As I wrote in my blog yesterday, I think that efforts in Congress to raise the tax rates on private-equity firms that have gone public and on hedge fund managers presage a bolder assault on the current capital-gains-tax rate.
Look for proponents of a higher cap-gain-tax rate to argue that having a different tax on ordinary income and capital gains adds unnecessary complexity to the tax code and is somehow unfair to workers who get the bulk of their compensation through labor rather than investments. (One of several reasons for having a lower cap-gains rate is that it helps offset the effect inflation has on investment income.)
Plus, Democrats will be looking anywhere and everywhere for dough to pay for new spending programs without adding to the deficit. Already, difficulty in doing so is causing them to scale back efforts to eliminate the alternative minimum tax in favor of yet another temporary fix.

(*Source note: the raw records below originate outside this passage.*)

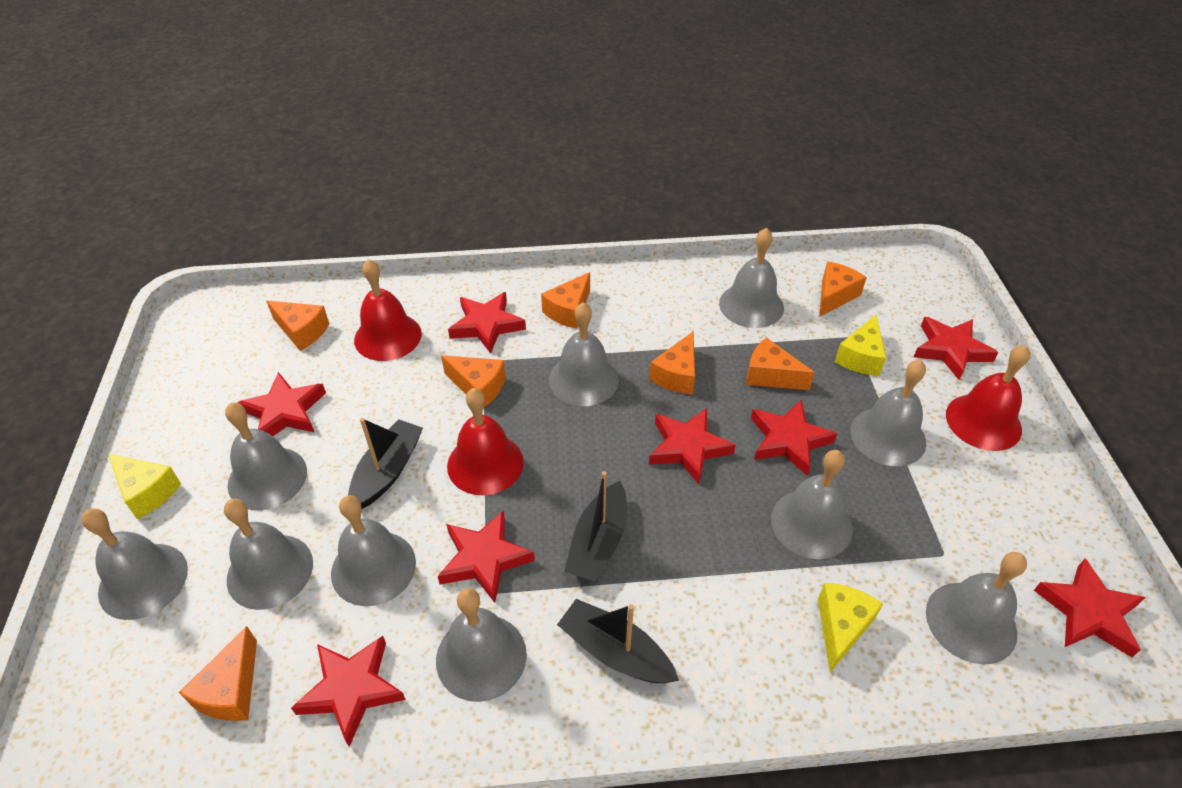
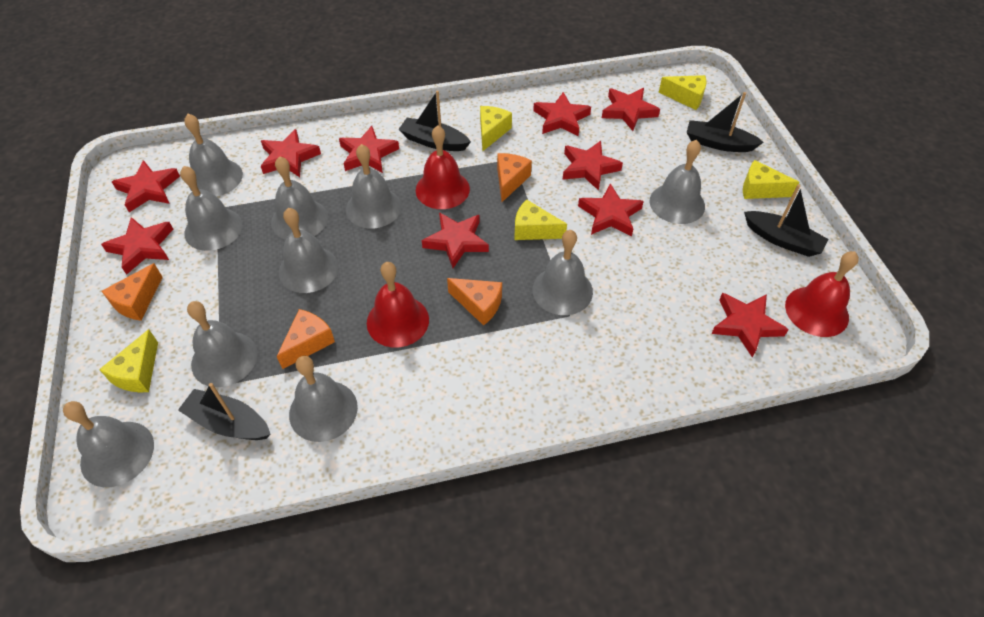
black boat: [348,418,423,509] [557,599,679,683] [564,471,627,582] = 3 -> [178,383,271,440] [398,90,471,151] [687,92,764,152] [744,185,828,257] = 4
orange cheese: [179,626,257,721] [266,300,329,351] [441,355,506,408] [541,272,590,329] [650,332,695,394] [746,337,815,390] [819,261,867,317] = 7 -> [102,263,163,321] [277,309,335,369] [447,278,502,326] [497,153,532,202] = 4
red star: [237,372,326,436] [291,636,406,747] [438,510,535,603] [448,292,526,354] [649,408,736,484] [751,400,837,476] [914,317,999,380] [1034,559,1146,657] = 8 -> [101,217,173,275] [112,160,180,212] [261,129,321,177] [339,126,399,173] [422,212,489,268] [533,92,591,136] [562,141,623,191] [578,183,644,236] [602,88,660,131] [711,293,789,357] = 10
yellow cheese: [108,454,181,519] [818,583,883,672] [835,315,886,376] = 3 -> [99,329,158,392] [480,106,512,151] [514,200,567,240] [659,75,706,110] [743,160,799,199] = 5

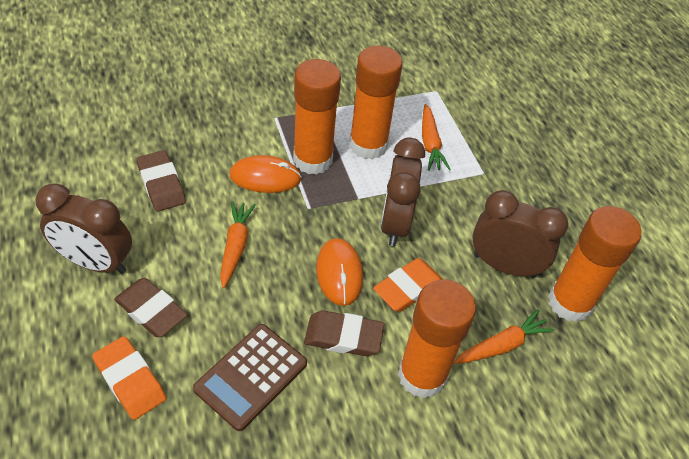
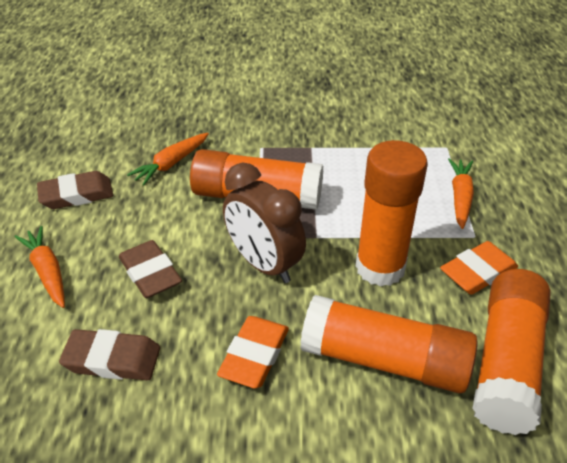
brown calculator: [193,324,307,431] = 1 -> none = 0
brown clock: [35,183,132,274] [381,138,425,246] [472,190,568,278] = 3 -> [223,163,306,283] = 1
orange mouse: [229,155,302,193] [316,238,363,306] = 2 -> none = 0

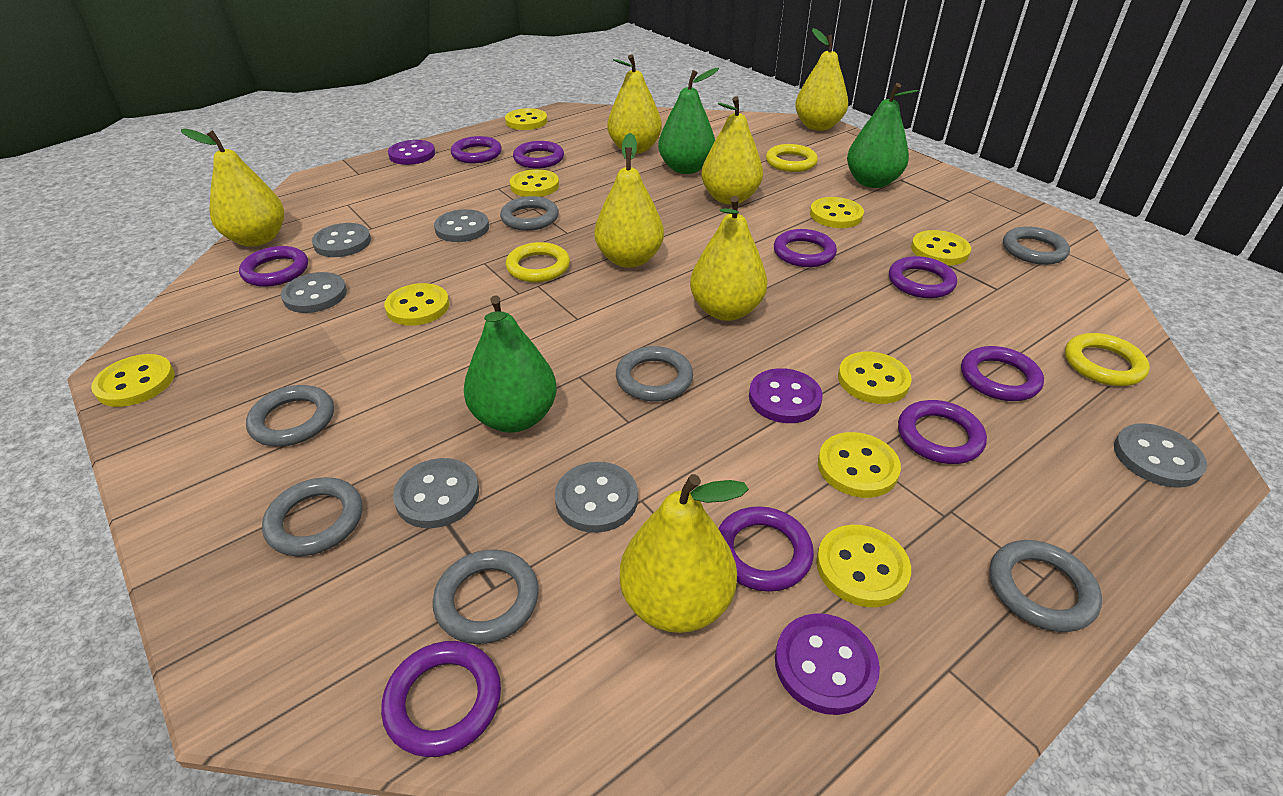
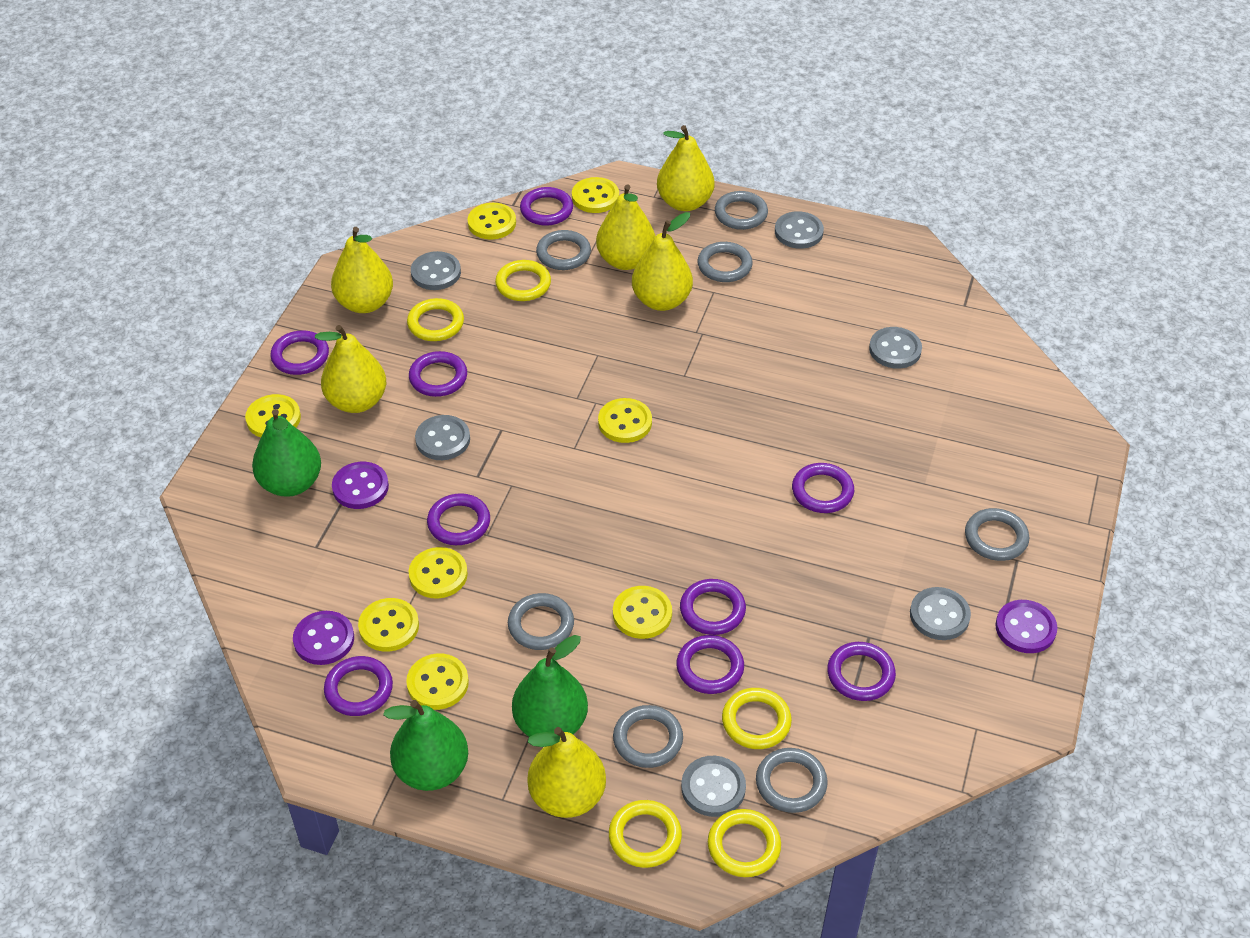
yellow button: [91,354,174,407] [384,283,449,326] [505,108,547,130] [510,169,559,197] [810,197,864,228] [816,525,911,607] [818,432,901,498] [838,352,912,404] [911,230,971,266] = 9 -> [245,394,301,437] [358,598,419,652] [406,654,469,710] [409,547,468,599] [468,203,516,240] [572,177,619,213] [598,398,652,443] [613,586,672,639] = 8
yellow pear: [181,129,284,247] [594,133,664,268] [607,54,662,154] [620,474,749,633] [690,196,767,321] [701,96,763,205] [795,28,848,131] = 7 -> [315,325,386,413] [331,227,393,313] [527,727,606,818] [596,184,655,270] [632,212,693,311] [657,125,715,211] = 6
yellow ring: [506,242,570,282] [766,144,818,172] [1065,333,1150,386] = 3 -> [407,298,464,341] [495,260,551,301] [609,800,682,868] [708,809,781,877] [722,688,792,749] = 5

But first things first: Will Congress pass new taxes on Wall Street? It might either raise the tax rate from 15 percent to 35 percent on carried interest—the 20 percent cut hedge fund managers take from fund profits—or impose the "Blackstone tax," which would alter the tax status of publicly traded financial services partnerships, or PTPs. Here are a few cogent observations from political analyst Anne Mathias at the Stanford Group:
"1) At this time, odds appear slightly better than 50 percent that a bill changing tax treatment of PTPs from the capital-gains rate to a corporate rate can be enacted...If a bill is passed, this would improve odds for a carried interest bill.
2) It is still a bit too early to tell what the prospects are for the carried interest bill—it is certainly a tempting piece of legislation because it will raise tax dollars for the treasury to offset the cost of other legislation...It will definitely not be passed completely alone. So, its prospects ride to a great extent on the legislation it gets attached to in the end and also on the progress of the PTP bill proposed by Sens. [Max] Baucus and [Chuck] Grassley.
3) We expect that the timing for a financial services PTP bill to clear the committee will be early fall. It then could be attached to other tax legislation—such as a fix for the AMT or an extension of the research and development tax credit. Next steps for the PTP bill would be another Senate Finance Committee hearing to discuss the bill specifically—then another meeting to mark up a final draft and vote to send the bill to the full Senate. The House of Representatives has not specifically discussed financial services PTPs, and we would expect to see a hearing announced on this soon."
Of course, the big question is whether President Bush will veto AMT reform if it also contains new taxes on Wall Street. AMT reform does seem to be more of a Democratic priority than a Republican one, not surprising given that the heaviest concentrations of affected taxpayers live in "blue" states such as New York, California, Illinois, Connecticut, New Jersey, and Maryland.